◆ Short problem a ◆
In the forum thread about the Belkin router, why does the original poster doubt that the router alone is to blame?

◆ Source extract ◆
# Belkin f5d8233-4v3 Trouble



## kendollxc (Nov 29, 2008)

After setting up my Belkin f5d8233-4v3 wireless router the LED indicators on the front do not light up for "wireless." The computer that the router is plugged into is able to access the internet through a wired connection, but none of the other computers in the house can find the router's signal.

I have looked through all the settings under 192.168.2.1 and nothing seems out of place, the router simply isn't broadcasting a signal. 

This is my second router from Belkin, same model. I RMA'd the first one because of the same issue, but with 2 in a row I have a hard time believing that the router is soley to blame. The first one worked for a few months before this happened, this one refuses to broadcast right out of the box.

Are there settings on my computer that could be causing this?

Thanks.


----------



## etaf (Oct 2, 2003)

you can switch wireless on/off 
i downloaded the manual from here
http://www.belkin.com/support/article/?lid=en&pid=F5D8233-4&aid=8340&scid=942

starting at page 42

check out page 43 
and see what the setting is on your router



> Using the Wireless Mode Switch
> This switch allows you to set the Router's wireless modes. There are
> several modes.
> Note: Some modes may require firmware updates to be enabled.
> ...


----------



## kendollxc (Nov 29, 2008)

Just went into the wireless settings to double check. It was set to 802.11b+g+n. I also tried setting it to the other available modes, still no luck.

Also changed the wireless channel number; no dice.


----------



## etaf (Oct 2, 2003)

you have it enabled 
but the light is not on the front of the router

if you turn it off
and then back on again
No Lights change on the front of the router


----------

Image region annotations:

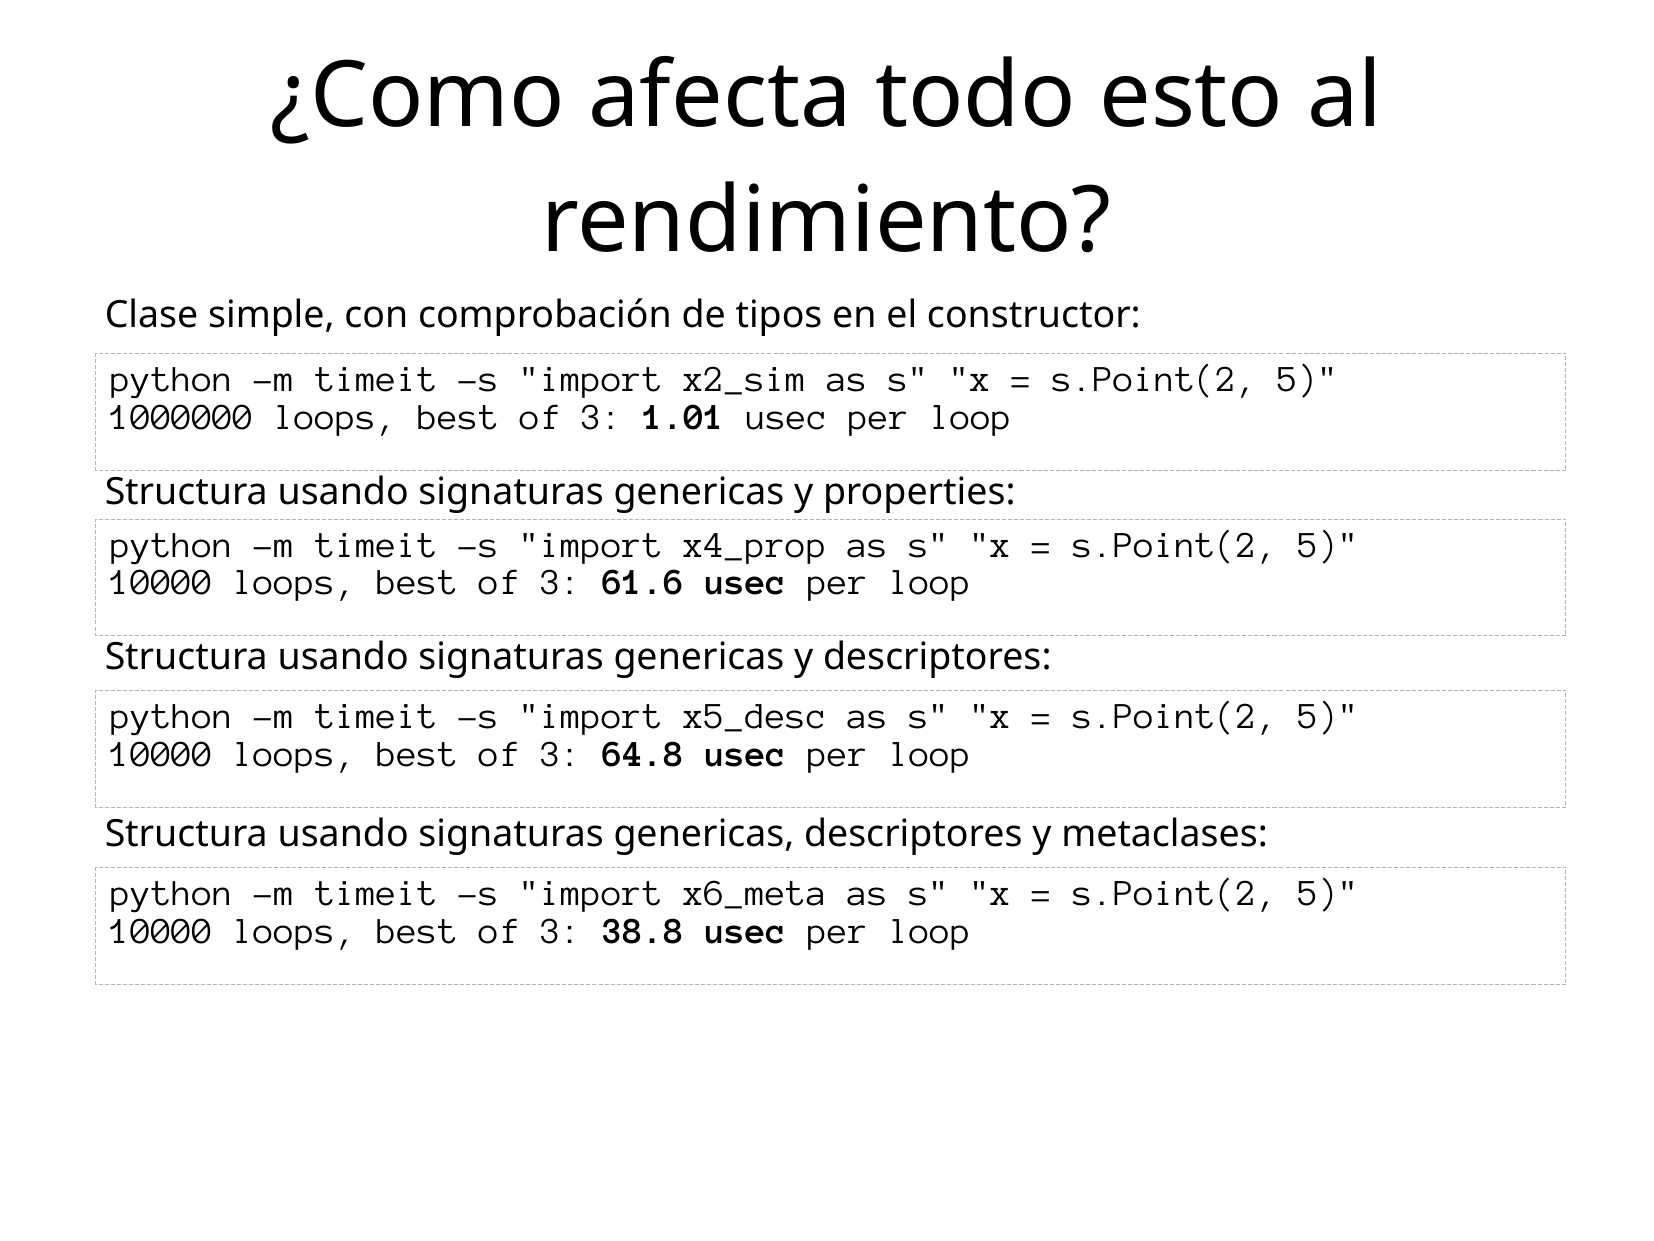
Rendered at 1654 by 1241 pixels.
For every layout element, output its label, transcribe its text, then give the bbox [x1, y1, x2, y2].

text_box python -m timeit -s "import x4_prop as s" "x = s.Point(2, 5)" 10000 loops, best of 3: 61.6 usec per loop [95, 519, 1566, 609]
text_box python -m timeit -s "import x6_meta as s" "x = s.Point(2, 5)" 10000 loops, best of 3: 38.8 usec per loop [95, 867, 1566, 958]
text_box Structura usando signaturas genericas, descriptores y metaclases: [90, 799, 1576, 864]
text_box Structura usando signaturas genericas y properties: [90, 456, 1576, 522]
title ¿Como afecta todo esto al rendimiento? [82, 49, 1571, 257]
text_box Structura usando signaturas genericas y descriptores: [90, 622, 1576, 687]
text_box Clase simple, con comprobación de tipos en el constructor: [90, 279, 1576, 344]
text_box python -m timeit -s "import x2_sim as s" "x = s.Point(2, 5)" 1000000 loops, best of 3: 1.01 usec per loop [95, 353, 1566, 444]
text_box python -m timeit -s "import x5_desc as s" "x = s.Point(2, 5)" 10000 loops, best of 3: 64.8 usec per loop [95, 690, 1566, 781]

◆ Short problem b ◆
Copy down the part of the entries that runs from their start through the line containing "519, 1566, 609]", with both ends included. Leave the pictures out of your answer.

◆ Written solution a ◆
This is the poster's second router of the same model. The first one was returned for the same problem, and with two in a row showing it, the poster finds it hard to believe the router is solely at fault.

◆ Written solution b ◆
Rendered at 1654 by 1241 pixels.
For every layout element, output its label, transcribe its text, then give the bbox [x1, y1, x2, y2].

text_box python -m timeit -s "import x4_prop as s" "x = s.Point(2, 5)" 10000 loops, best of 3: 61.6 usec per loop [95, 519, 1566, 609]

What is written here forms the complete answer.